Savage also continues to showcase movers and shakers in the arts community on her biweekly interview show, Art Throb, on RadioLex 93.9 FM, under the Arts Connect umbrella. (The show airs at 7 p.m. Wednesdays on RadioLex; the podcast versions can be accessed on the Arts Connect website, artsconnectlex.org.)

But Arts Connect’s flagship program remains the Mobile Gallery, which displays work by Kentucky artists, mostly painters, on a three-month rotating basis in 16 spaces around town, including corporate lobbies and conference rooms, stores, medical clinic waiting rooms and, for the first time recently, a restaurant, Ranada’s Kitchen, 270 Woodland Ave. (Editor’s note: A group of the reporter’s photographic prints, “The Language of Flowers,” is currently on exhibit as part of Mobile Gallery.)

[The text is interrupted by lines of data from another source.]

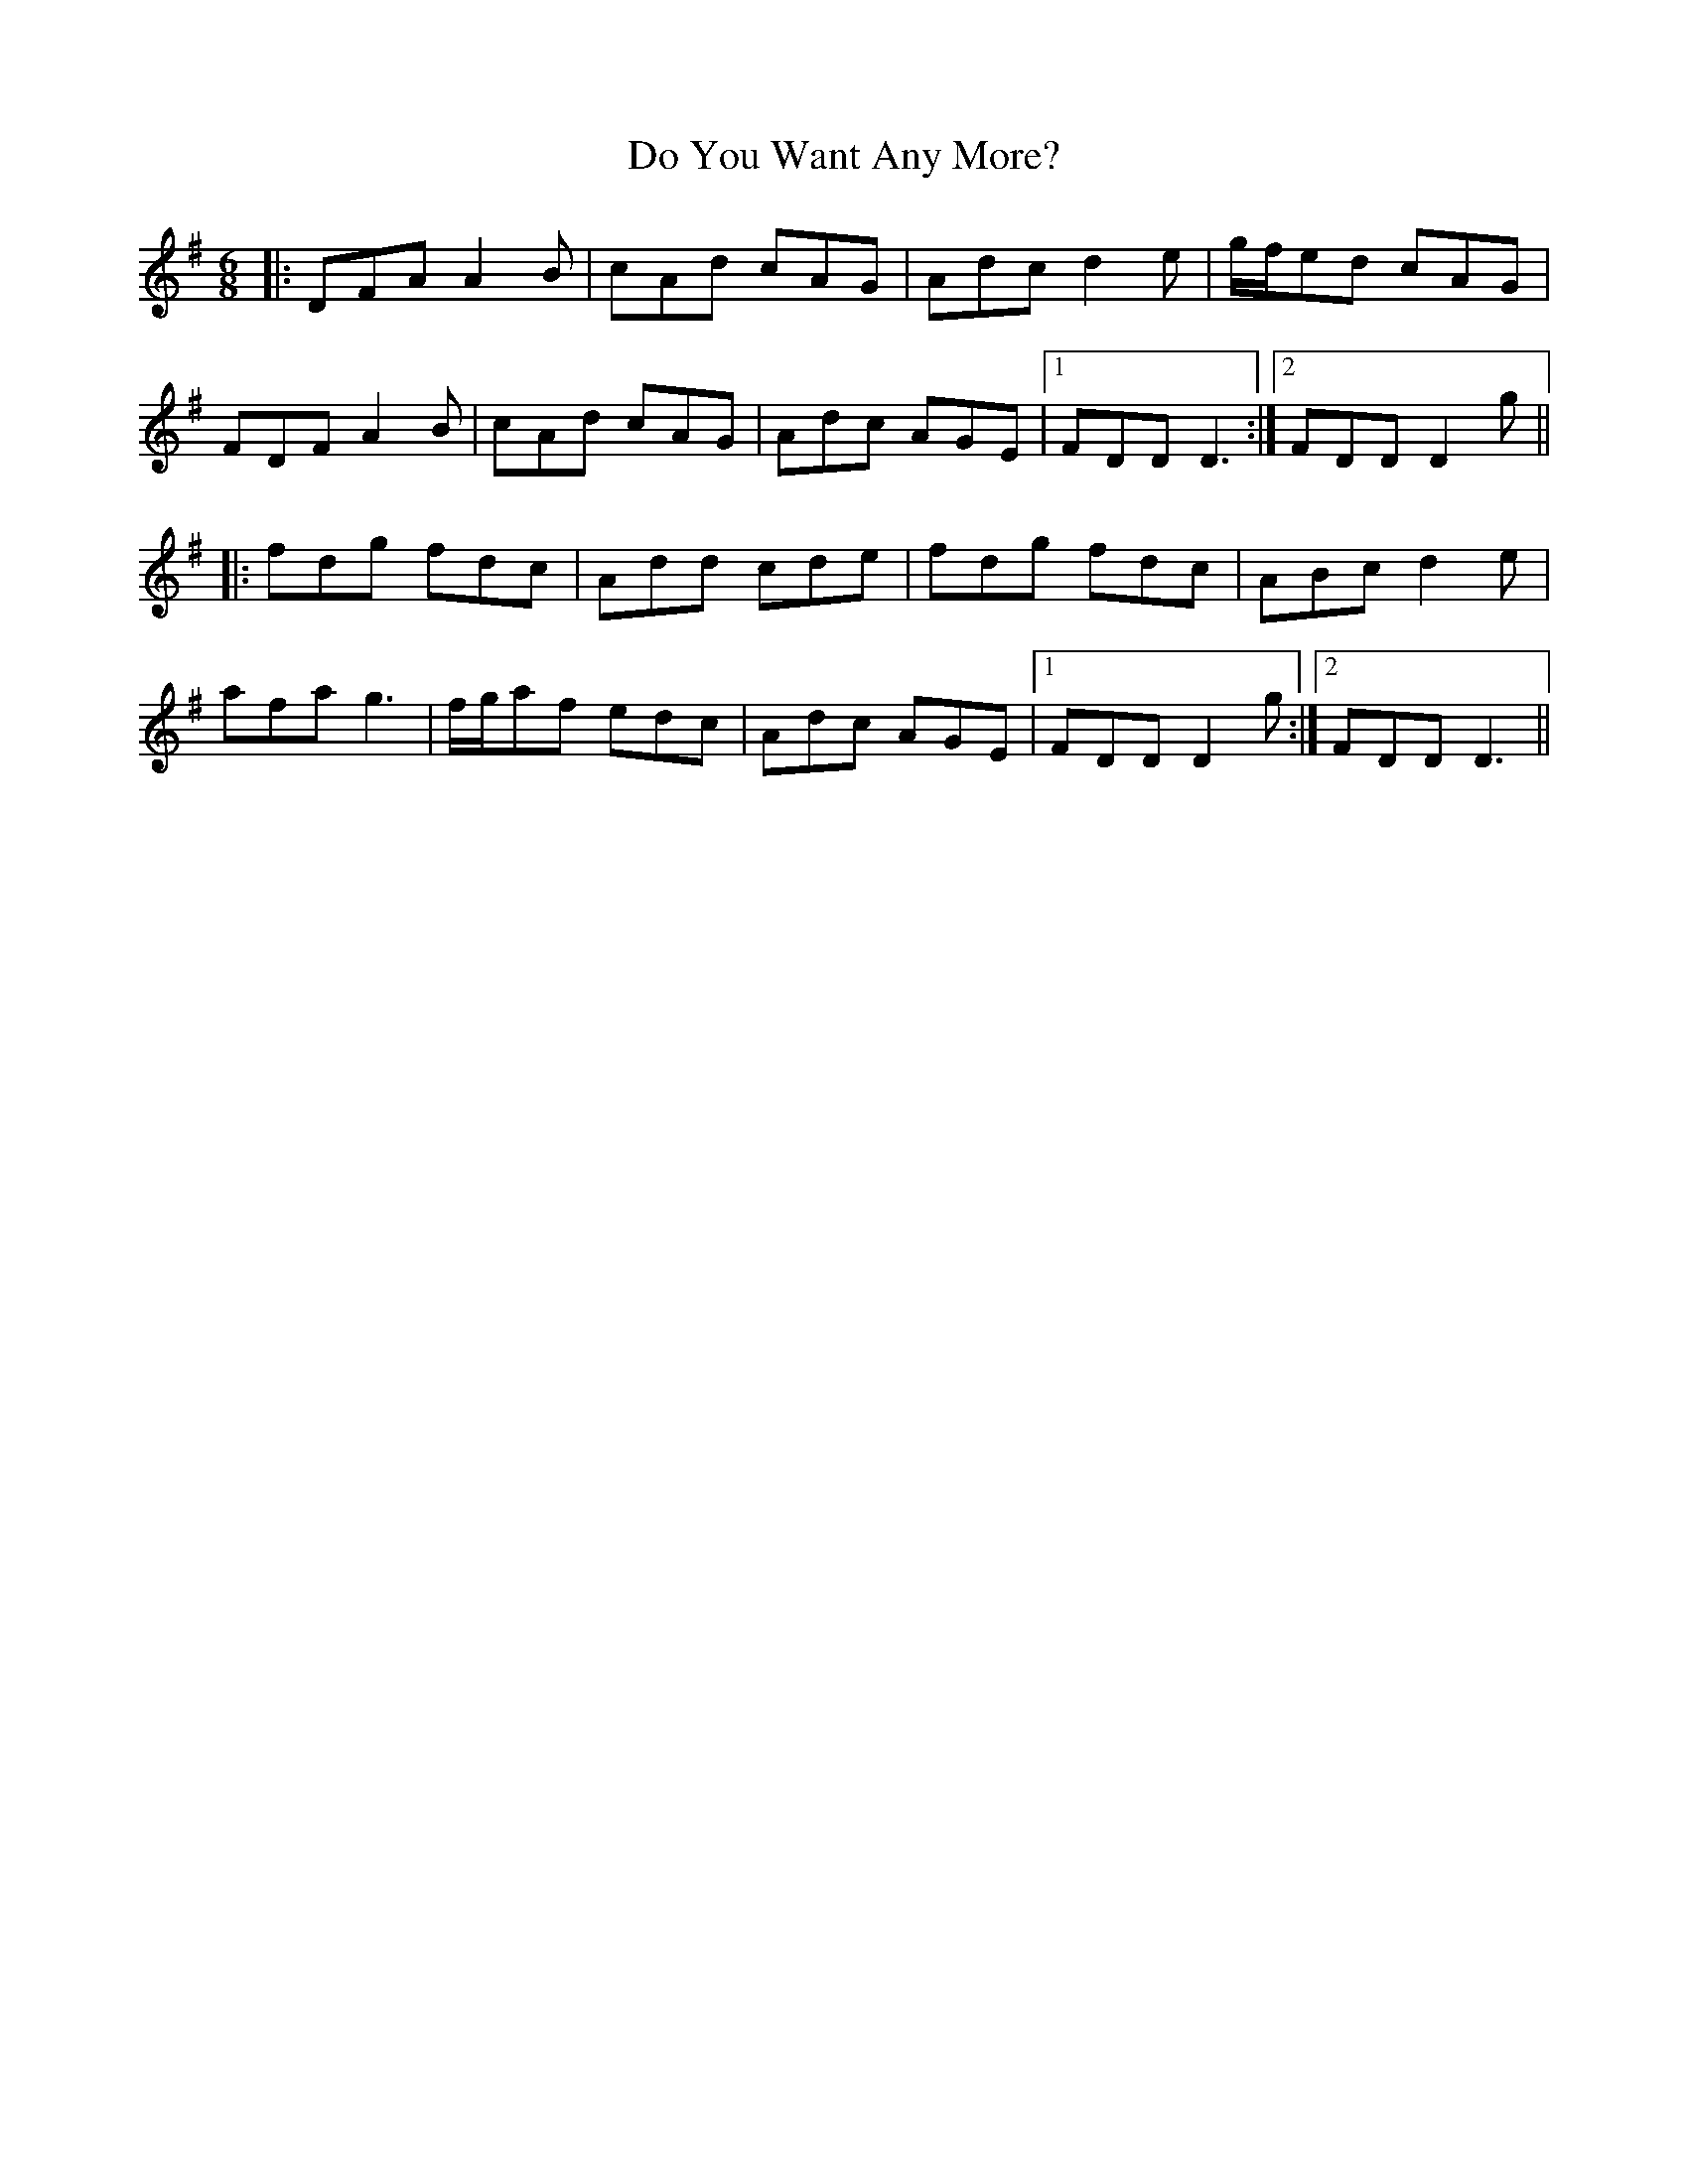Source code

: X: 10240
T: Do You Want Any More?
R: jig
M: 6/8
K: Gmajor
|:DFA A2B|cAd cAG|Adc d2e|g/f/ed cAG|
FDF A2B|cAd cAG|Adc AGE|1 FDD D3:|2 FDD D2g||
|:fdg fdc|Add cde|fdg fdc|ABc d2e|
afa g3|f/g/af edc|Adc AGE|1 FDD D2g:|2 FDD D3||

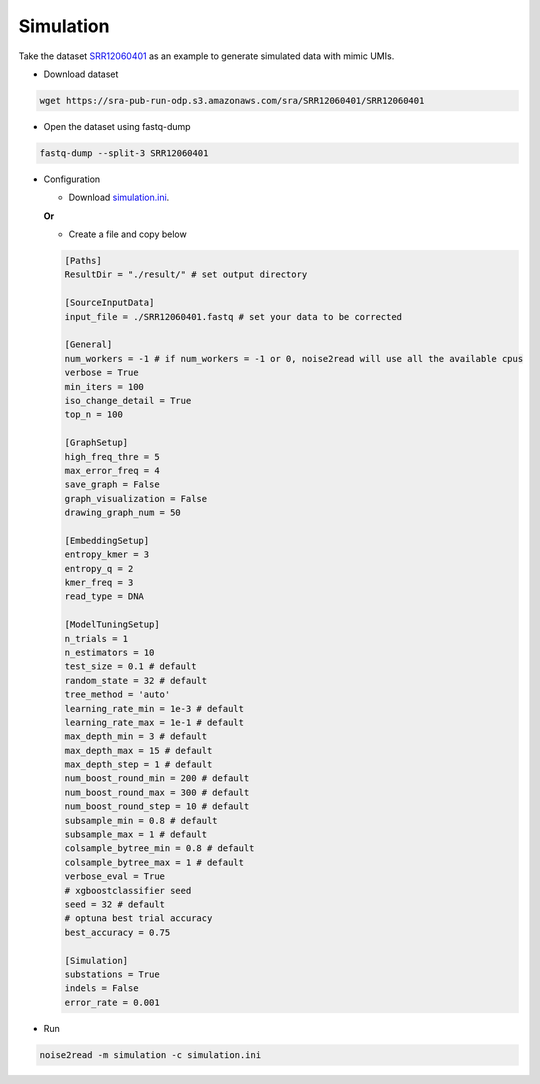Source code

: Simulation
----------
Take the dataset `SRR12060401 <https://trace.ncbi.nlm.nih.gov/Traces/?view=run_browser&acc=SRR12060401&display=data-access>`_ as an example to generate simulated data with mimic UMIs.

* Download dataset

.. code-block:: console

    wget https://sra-pub-run-odp.s3.amazonaws.com/sra/SRR12060401/SRR12060401
    
* Open the dataset using fastq-dump

.. code-block:: console

    fastq-dump --split-3 SRR12060401

* Configuration

  * Download `simulation.ini <https://raw.githubusercontent.com/Jappy0/noise2read/master/examples/simulation.ini>`_.

  **Or**

  * Create a file and copy below
    
  .. code-block:: console

      [Paths]
      ResultDir = "./result/" # set output directory

      [SourceInputData]
      input_file = ./SRR12060401.fastq # set your data to be corrected

      [General]
      num_workers = -1 # if num_workers = -1 or 0, noise2read will use all the available cpus 
      verbose = True 
      min_iters = 100
      iso_change_detail = True
      top_n = 100

      [GraphSetup]
      high_freq_thre = 5
      max_error_freq = 4
      save_graph = False
      graph_visualization = False
      drawing_graph_num = 50

      [EmbeddingSetup]
      entropy_kmer = 3
      entropy_q = 2
      kmer_freq = 3
      read_type = DNA

      [ModelTuningSetup]
      n_trials = 1
      n_estimators = 10 
      test_size = 0.1 # default        
      random_state = 32 # default  
      tree_method = 'auto'
      learning_rate_min = 1e-3 # default     
      learning_rate_max = 1e-1 # default 
      max_depth_min = 3 # default     
      max_depth_max = 15 # default     
      max_depth_step = 1 # default 
      num_boost_round_min = 200 # default     
      num_boost_round_max = 300 # default     
      num_boost_round_step = 10 # default 
      subsample_min = 0.8 # default     
      subsample_max = 1 # default     
      colsample_bytree_min = 0.8 # default     
      colsample_bytree_max = 1 # default     
      verbose_eval = True
      # xgboostclassifier seed
      seed = 32 # default 
      # optuna best trial accuracy
      best_accuracy = 0.75

      [Simulation]
      substations = True
      indels = False
      error_rate = 0.001

* Run
  
.. code-block:: console

    noise2read -m simulation -c simulation.ini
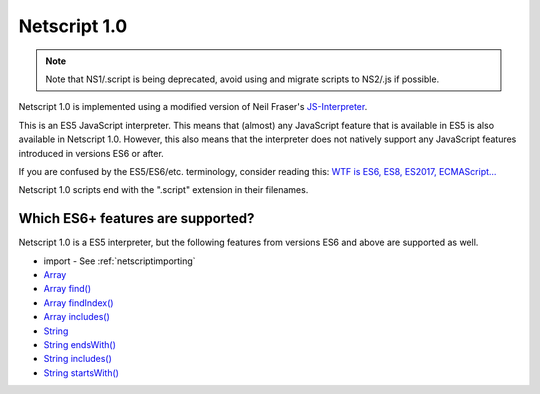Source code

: .. _netscript1:

Netscript 1.0
=============

.. note:: Note that NS1/.script is being deprecated, avoid using and migrate
        scripts to NS2/.js if possible.

Netscript 1.0 is implemented using a modified version of Neil Fraser's
`JS-Interpreter <https://github.com/NeilFraser/JS-Interpreter>`_.

This is an ES5 JavaScript interpreter. This means that (almost) any JavaScript feature
that is available in ES5 is also available in Netscript 1.0. However, this also means
that the interpreter does not natively support any JavaScript features introduced in versions
ES6 or after.

If you are confused by the ES5/ES6/etc. terminology, consider reading this:
`WTF is ES6, ES8, ES2017, ECMAScript... <https://codeburst.io/javascript-wtf-is-es6-es8-es-2017-ecmascript-dca859e4821c>`_

Netscript 1.0 scripts end with the ".script" extension in their filenames.

Which ES6+ features are supported?
----------------------------------

Netscript 1.0 is a ES5 interpreter, but the following features from versions ES6 and
above are supported as well.

* import - See :ref:`netscriptimporting`
* `Array <https://developer.mozilla.org/en-US/docs/Web/JavaScript/Reference/Global_Objects/Array>`_
* `Array find() <https://developer.mozilla.org/en-US/docs/Web/JavaScript/Reference/Global_Objects/Array/find>`_
* `Array findIndex() <https://developer.mozilla.org/en-US/docs/Web/JavaScript/Reference/Global_Objects/Array/findIndex>`_
* `Array includes() <https://developer.mozilla.org/en-US/docs/Web/JavaScript/Reference/Global_Objects/Array/includes>`_
* `String <https://developer.mozilla.org/en-US/docs/Web/JavaScript/Reference/Global_Objects/String>`_
* `String endsWith() <https://developer.mozilla.org/en-US/docs/Web/JavaScript/Reference/Global_Objects/String/endsWith>`_
* `String includes() <https://developer.mozilla.org/en-US/docs/Web/JavaScript/Reference/Global_Objects/String/includes>`_
* `String startsWith() <https://developer.mozilla.org/en-US/docs/Web/JavaScript/Reference/Global_Objects/String/startsWith>`_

The venues pay an annual subscription fee to participate, and Arts Connect takes a commission of 20 to 30 percent of sales — far less than established galleries, which generally take 50 percent.

“The artworks don’t fly off the walls,” Savage admits, “but I’ve made sales out of every location, and each has been profitable for at least one artist. All of the artists get great exposure for their work, and the participating venues are pleased, so it’s a win for everybody.”

One participating location is Keystone Financial Group, 527 Wellington Way. “My colleagues love it — we always get excited when the new art comes,” says Jill Gookin, Keystone’s client relations manager and now a member of Arts Connect’s board. “I think Kate’s found a unique window to simply connect more people with art. Instead of us going to the art in a gallery, the art comes to you, which leads to more opportunities for our staff and visitors to see and purchase art and support local artists.”

Clay Wainscott’s pieces are the latest addition to Arts Connect’s Mobile Gallery program. The Windows on Main Gallery at downtown Lexington’s Triangle Center (formerly known as Festival Market) will be shown through April 15.
Clay Wainscott’s pieces are the latest addition to Arts Connect’s Mobile Gallery program. The Windows on Main Gallery at downtown Lexington’s Triangle Center (formerly known as Festival Market) will be shown through April 15.

Another recent and quite large addition to the Mobile Gallery program is the Windows on Main Gallery at downtown Lexington’s Triangle Center (formerly known as Festival Market) on the corner of Broadway and Main Street. Underwritten by the Downtown Lexington Management District, the new gallery has so far hosted exhibitions of large-scale paintings by Becky Simmermacher, Monica Pipia and, most recently, Clay Wainscott.

“Kate is kind of a saint who’s really out to make connections between artists and the community,” says Wainscott, whose current exhibit, from his hard-edged, richly colored “Man-Altered Landscapes” series featuring Kentucky overpasses, continues at Windows on Main through April 15. (Three other large Wainscott canvases are on display at Ranada’s.) “She’s finding an audience and waking people up to the fact that there’s real art production right here in Lexington.”